Things to do »
[1] In the forum thread about quiet PCs, which processor does the Acer L5100 have?
[2] Return the part of the forum thread about quiet PCs that opens with the words containing "You can pick" and closes with "will be cheaper.".

Post by Gojira-X » Thu Oct 09, 2008 1:39 pm

My mum has an Acer L5100 92.G7T9Z.UYT that has an Athlon 64 X2 5200+, 3gb ram and a TV tuner. I'd say it gives around 22-30dB but this depends on how resonant the surface is mounted on is and the orientation it is mounted.
You can pick one up for around EUR 600-800 (400-450GBP).

Loudness/sound power specs seem only to be given for pcs aimed at the business end of the market. I think European Health and Safety law means that business computers must be quieter or something.

On that, you should considerr the Lenovo Thinkcentre A57 and M57 ultra small form factor PC's. According to Lenovo blogs, they are supposed to be fairly quiet. You should buy direct from Lenovo, if you can as it will be cheaper.

Layla
Posts: 16
Joined: Tue Oct 07, 2008 4:29 pm
Location: Slovenia

Post by Layla » Fri Oct 10, 2008 1:39 pm

Thanks!! :)

Will check them out...

Any suggestions for a laptop? :)

Stored entries
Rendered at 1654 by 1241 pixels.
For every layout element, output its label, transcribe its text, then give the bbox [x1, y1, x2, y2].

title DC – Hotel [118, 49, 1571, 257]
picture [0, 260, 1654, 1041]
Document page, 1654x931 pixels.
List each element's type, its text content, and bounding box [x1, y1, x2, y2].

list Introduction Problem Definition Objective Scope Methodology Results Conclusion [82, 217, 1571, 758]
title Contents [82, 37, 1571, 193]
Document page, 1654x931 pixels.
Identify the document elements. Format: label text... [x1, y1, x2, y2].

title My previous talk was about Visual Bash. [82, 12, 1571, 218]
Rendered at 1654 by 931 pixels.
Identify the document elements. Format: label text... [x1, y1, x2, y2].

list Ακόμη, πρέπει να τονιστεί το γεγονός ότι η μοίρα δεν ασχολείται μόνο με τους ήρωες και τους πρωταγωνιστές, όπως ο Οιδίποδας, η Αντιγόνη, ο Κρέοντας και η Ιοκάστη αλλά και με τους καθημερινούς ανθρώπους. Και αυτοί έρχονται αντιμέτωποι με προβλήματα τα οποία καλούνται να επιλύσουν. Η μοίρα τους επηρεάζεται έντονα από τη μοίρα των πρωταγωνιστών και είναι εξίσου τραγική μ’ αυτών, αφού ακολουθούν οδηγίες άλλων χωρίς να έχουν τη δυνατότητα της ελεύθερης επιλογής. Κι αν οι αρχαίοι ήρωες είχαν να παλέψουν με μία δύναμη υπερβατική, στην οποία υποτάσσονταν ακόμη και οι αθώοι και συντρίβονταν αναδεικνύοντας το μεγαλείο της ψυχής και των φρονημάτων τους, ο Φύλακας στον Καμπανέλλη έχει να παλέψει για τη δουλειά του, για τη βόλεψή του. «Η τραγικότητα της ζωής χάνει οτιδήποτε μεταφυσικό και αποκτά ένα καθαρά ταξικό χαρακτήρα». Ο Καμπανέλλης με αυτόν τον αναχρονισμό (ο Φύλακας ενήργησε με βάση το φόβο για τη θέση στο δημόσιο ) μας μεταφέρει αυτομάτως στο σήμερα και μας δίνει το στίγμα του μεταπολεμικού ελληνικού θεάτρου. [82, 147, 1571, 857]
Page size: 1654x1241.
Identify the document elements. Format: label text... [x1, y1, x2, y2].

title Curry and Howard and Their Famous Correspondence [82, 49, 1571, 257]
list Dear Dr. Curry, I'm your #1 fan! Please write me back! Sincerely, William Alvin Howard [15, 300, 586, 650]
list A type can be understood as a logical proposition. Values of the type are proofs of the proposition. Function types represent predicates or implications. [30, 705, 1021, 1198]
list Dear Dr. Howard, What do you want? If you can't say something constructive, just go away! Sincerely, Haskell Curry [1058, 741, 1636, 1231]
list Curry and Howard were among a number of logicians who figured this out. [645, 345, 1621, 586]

Answers to the tasks »
[1] An Athlon 64 X2 5200+.

[2]
You can pick one up for around EUR 600-800 (400-450GBP).

Loudness/sound power specs seem only to be given for pcs aimed at the business end of the market. I think European Health and Safety law means that business computers must be quieter or something.

On that, you should considerr the Lenovo Thinkcentre A57 and M57 ultra small form factor PC's. According to Lenovo blogs, they are supposed to be fairly quiet. You should buy direct from Lenovo, if you can as it will be cheaper.